== Data supplied ==

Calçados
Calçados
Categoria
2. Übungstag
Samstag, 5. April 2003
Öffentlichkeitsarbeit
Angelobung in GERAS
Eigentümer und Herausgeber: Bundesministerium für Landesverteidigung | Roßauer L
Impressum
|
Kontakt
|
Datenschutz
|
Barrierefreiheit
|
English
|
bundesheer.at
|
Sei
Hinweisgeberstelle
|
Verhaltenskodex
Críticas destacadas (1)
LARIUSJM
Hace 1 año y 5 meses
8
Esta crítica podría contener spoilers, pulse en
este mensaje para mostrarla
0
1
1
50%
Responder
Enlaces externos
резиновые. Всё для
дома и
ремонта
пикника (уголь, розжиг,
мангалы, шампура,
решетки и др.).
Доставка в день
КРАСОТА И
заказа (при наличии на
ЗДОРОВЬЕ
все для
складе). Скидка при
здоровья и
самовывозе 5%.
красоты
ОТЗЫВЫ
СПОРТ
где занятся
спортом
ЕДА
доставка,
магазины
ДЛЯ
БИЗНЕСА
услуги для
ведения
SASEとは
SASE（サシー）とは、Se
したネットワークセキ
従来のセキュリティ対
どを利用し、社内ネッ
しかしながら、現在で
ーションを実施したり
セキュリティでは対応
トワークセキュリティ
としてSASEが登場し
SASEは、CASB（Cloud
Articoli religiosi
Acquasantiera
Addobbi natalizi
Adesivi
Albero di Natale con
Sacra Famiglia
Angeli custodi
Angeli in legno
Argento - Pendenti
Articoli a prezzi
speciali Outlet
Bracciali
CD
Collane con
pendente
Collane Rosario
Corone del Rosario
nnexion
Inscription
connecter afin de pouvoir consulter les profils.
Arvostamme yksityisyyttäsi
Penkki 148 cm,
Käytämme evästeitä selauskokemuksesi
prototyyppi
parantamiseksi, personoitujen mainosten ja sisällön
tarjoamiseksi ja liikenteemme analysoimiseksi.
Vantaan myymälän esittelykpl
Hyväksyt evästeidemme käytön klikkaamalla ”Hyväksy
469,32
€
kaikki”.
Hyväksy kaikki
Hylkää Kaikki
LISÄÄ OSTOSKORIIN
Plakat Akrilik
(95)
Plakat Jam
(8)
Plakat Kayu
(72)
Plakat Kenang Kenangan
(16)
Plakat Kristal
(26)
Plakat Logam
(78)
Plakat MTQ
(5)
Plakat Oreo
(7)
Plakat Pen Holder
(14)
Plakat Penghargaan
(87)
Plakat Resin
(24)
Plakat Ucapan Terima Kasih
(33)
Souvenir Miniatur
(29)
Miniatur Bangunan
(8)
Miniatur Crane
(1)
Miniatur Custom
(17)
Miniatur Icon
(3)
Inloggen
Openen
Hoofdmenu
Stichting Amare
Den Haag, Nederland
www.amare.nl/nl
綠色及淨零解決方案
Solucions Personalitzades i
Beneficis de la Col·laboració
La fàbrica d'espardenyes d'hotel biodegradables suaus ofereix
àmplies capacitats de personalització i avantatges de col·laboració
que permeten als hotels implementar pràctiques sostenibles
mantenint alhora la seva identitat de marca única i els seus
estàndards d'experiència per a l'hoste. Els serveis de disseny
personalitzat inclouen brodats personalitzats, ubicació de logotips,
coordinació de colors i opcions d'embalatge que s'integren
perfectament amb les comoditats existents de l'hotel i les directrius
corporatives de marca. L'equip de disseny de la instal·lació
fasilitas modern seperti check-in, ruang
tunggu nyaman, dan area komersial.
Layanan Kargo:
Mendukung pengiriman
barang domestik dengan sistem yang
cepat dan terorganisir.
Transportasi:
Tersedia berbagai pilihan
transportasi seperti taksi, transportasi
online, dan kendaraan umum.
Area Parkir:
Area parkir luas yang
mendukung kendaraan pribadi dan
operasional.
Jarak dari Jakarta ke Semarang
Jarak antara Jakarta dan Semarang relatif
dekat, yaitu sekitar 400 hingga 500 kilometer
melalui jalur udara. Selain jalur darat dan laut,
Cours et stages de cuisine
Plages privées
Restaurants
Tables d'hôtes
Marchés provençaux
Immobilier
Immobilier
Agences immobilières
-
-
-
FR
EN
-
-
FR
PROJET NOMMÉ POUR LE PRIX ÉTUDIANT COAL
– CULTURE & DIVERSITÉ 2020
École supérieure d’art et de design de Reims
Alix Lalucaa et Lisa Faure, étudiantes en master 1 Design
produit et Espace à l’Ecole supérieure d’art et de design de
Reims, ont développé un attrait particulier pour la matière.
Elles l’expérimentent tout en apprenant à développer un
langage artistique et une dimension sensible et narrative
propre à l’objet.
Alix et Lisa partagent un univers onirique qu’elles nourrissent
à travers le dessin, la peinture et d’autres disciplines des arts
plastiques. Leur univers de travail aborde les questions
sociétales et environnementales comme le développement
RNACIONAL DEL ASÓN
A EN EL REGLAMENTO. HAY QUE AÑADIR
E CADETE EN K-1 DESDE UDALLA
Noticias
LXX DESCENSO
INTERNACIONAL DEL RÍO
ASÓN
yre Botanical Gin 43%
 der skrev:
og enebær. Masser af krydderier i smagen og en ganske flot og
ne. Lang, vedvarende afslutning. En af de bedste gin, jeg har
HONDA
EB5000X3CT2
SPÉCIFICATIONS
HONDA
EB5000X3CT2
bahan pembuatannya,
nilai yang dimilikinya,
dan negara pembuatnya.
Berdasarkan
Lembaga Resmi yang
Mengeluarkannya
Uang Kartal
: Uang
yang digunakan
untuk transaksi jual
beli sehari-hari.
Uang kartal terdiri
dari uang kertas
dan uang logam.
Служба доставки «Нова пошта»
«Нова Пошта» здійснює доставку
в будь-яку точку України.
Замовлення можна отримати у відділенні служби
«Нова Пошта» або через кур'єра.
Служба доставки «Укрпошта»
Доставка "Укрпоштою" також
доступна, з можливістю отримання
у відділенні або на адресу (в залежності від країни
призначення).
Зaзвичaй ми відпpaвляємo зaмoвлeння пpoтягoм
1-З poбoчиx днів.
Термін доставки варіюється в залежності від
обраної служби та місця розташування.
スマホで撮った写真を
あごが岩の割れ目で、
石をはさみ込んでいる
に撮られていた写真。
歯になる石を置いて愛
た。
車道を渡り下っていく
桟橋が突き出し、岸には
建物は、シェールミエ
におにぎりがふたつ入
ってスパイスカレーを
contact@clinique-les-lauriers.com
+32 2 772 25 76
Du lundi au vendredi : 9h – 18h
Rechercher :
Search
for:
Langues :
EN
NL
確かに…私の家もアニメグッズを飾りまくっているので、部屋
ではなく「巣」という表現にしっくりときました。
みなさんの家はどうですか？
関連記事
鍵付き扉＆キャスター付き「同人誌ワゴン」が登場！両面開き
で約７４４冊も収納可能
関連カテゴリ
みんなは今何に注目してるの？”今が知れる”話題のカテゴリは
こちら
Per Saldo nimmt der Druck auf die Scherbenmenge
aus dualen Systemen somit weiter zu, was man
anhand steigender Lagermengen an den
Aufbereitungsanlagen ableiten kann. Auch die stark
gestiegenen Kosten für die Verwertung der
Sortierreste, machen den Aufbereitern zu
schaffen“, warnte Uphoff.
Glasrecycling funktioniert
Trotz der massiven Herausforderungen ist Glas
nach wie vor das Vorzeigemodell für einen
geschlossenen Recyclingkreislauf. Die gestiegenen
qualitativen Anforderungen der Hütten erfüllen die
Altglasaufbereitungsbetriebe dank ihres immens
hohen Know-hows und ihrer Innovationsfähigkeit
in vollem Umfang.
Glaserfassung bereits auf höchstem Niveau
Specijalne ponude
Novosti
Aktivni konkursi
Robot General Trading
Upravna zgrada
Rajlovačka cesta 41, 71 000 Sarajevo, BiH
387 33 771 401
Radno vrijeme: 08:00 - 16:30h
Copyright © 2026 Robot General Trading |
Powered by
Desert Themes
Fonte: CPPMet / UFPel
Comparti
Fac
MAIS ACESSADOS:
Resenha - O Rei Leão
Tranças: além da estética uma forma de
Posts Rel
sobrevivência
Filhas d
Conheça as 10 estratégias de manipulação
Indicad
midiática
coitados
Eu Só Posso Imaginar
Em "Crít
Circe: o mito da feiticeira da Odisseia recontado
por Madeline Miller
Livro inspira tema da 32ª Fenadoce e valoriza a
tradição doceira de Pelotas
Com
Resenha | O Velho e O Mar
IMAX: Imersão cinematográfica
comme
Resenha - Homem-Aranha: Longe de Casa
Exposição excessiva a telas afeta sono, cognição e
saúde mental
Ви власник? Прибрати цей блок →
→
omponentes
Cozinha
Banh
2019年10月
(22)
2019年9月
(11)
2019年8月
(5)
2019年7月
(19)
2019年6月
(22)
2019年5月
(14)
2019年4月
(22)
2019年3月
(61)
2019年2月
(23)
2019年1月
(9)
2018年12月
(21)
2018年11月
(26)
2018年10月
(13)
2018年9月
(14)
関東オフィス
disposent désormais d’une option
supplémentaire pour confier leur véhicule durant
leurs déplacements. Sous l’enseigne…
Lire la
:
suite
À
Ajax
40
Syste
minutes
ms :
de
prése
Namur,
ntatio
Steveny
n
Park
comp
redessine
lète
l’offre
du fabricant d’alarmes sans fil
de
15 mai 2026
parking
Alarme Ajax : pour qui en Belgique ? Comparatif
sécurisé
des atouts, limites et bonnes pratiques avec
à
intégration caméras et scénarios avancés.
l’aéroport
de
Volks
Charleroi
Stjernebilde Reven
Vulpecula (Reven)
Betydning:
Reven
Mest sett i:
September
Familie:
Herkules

===

Exercise requirements » Copy out all lines of the listing where the word "disseny" appears.

Output for this task »
estàndards d'experiència per a l'hoste. Els serveis de disseny
corporatives de marca. L'equip de disseny de la instal·lació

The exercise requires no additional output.